Mixed-Integer Nonlinear Predictive Control for District Heating Networks

Master Thesis Presentation

Matthias Gramlich

University of Freiburg

Friday, January 10, 2025, 14:00 - 15:00

SR 01-012

As the climate crisis intensifies and fossil fuel suppliers become increasingly unreliable, the necessity for low-carbon and cost-effective heating alternatives is urgent. One possible solution is to enhance the control of the district heating networks (DHNs) by employing Optimal Control Problems (OCPs). This mathematical technique is capable of minimizing the heating costs of these DHNs, as well as considering their dynamics and constraints. The model dynamics incorporate nonlinear relationships between temperature, bidirectional mass flow, and pressure that arise from the spatially discretized one-dimensional heat equation and algebraic equations, such as conservation laws. In addition, the discrete behavior of multiple producers requires the implementation of binary variables.

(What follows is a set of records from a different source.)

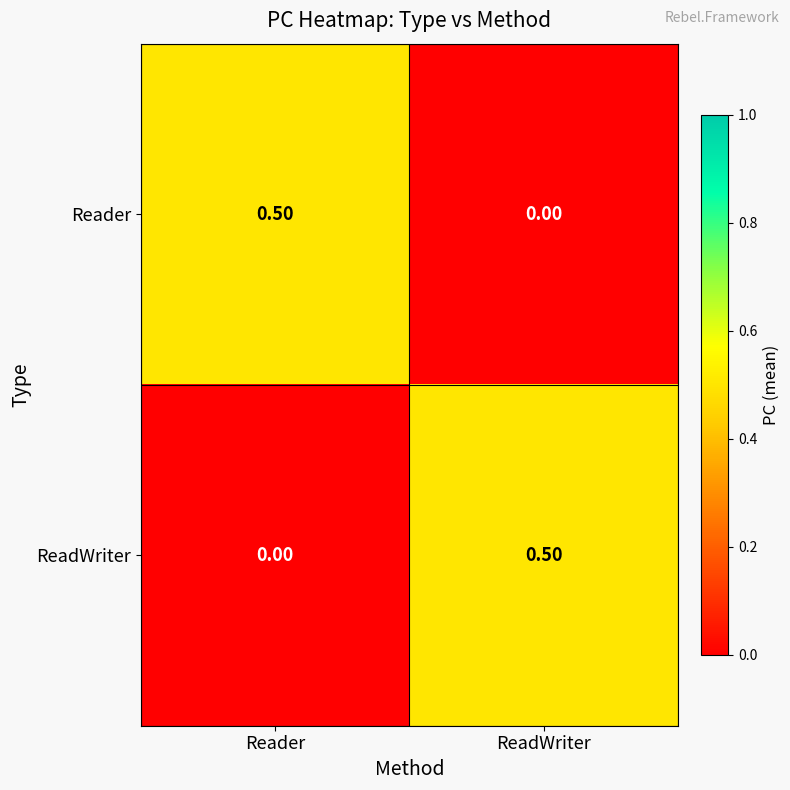

Count the number of categories in the chart.

2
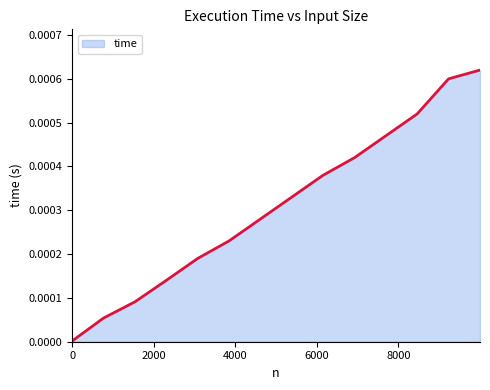

Which category has the highest value across all series?

9997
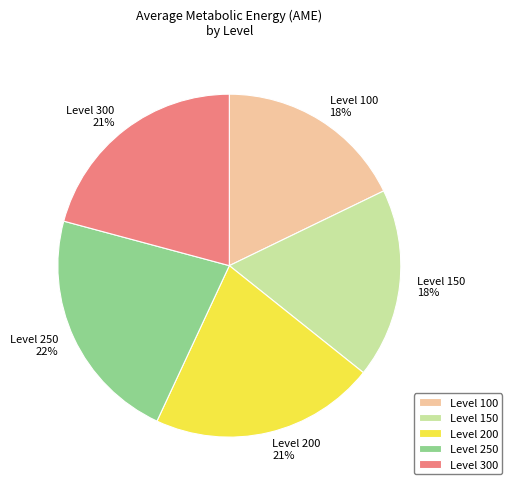

Is the sum of Level 150 18% and Level 300 21% greater than half?

No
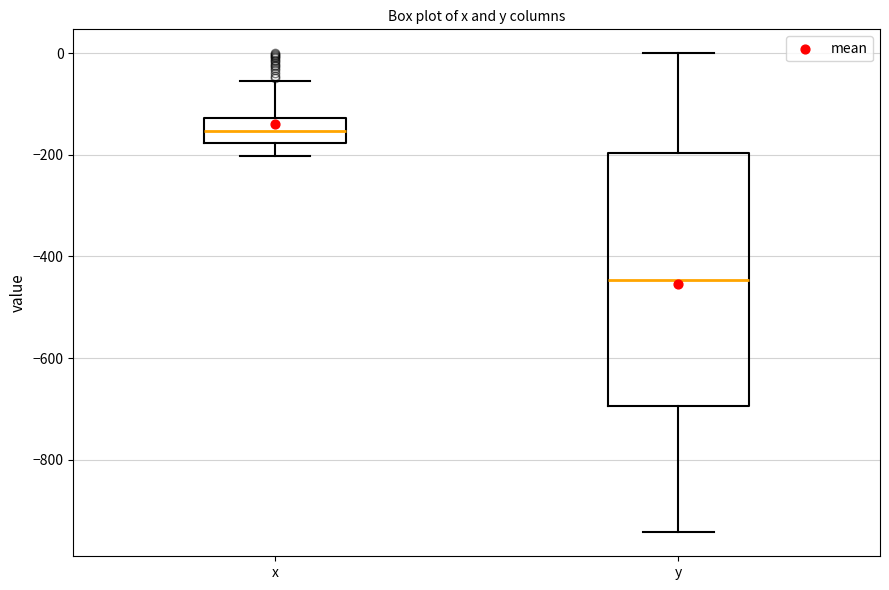

Which box has the lowest median line?

y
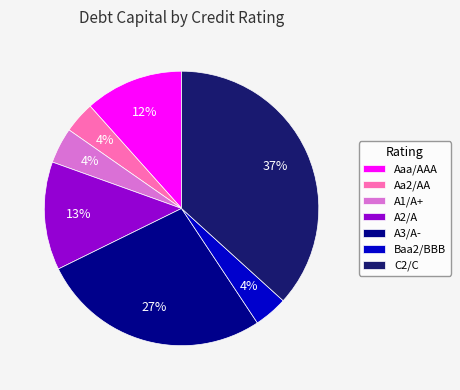

To the nearest percent, what is the difference between the Aaa/AAA and Baa2/BBB slice percentages?

8%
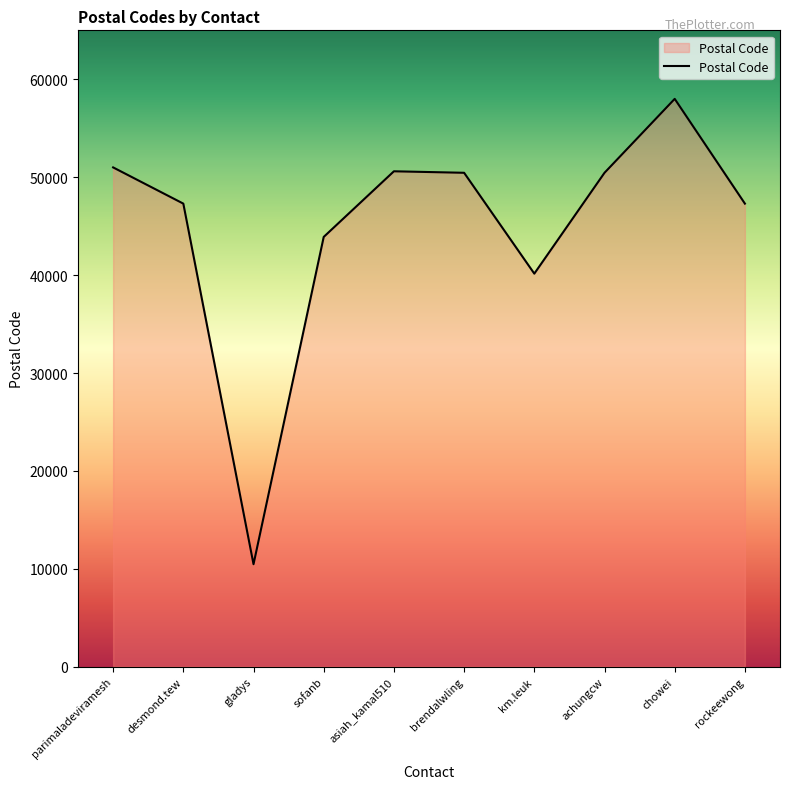

Which category has the highest value across all series?

chowei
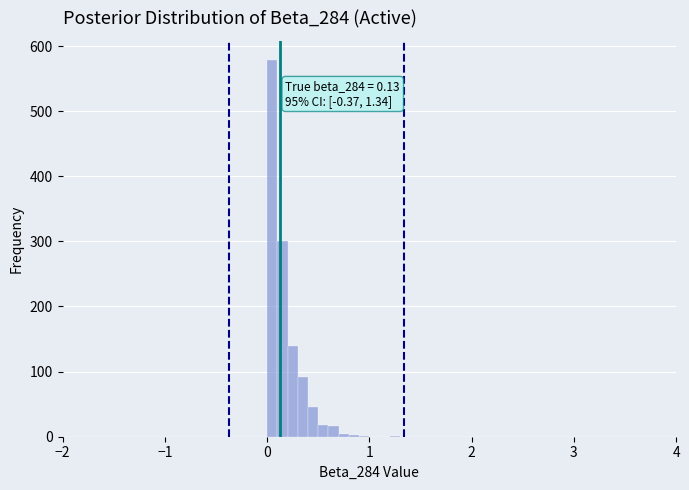

Around what value on the x-axis is the tallest bar? Give the approximate position of its centre, as read against the axis.

0.1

Once the OCP is discretized in time, an inherently complex Mixed-Integer Nonlinear Problem (MINLP) with Complementarity Constraints (CCs) is derived. The employment of Model Predictive Control (MPC) to

iteratively manage these networks is crucial, and therefore the necessity for obtaining solutions within a specific time frame is essential. 

 

This thesis demonstrates an optimized example of a small DHN and an actual aggregated DHN in Weil am Rhein, Germany, thereby providing crucial insights into the solvability of such MPCs. Moreover, a variety of techniques for reducing the complexity of the problem are employed, including the reduction of binary variables, and collocation points, the reclassification of variables, and different methods for handling complementarity constraints. The results demonstrate that the reclassification of variables and the reduction of collocation points can significantly decrease the solution time on average from 30 min to 15 min, respectively, from 30 min to 5 min. Ultimately, this should enable the use of MINLPs in actual DHNs.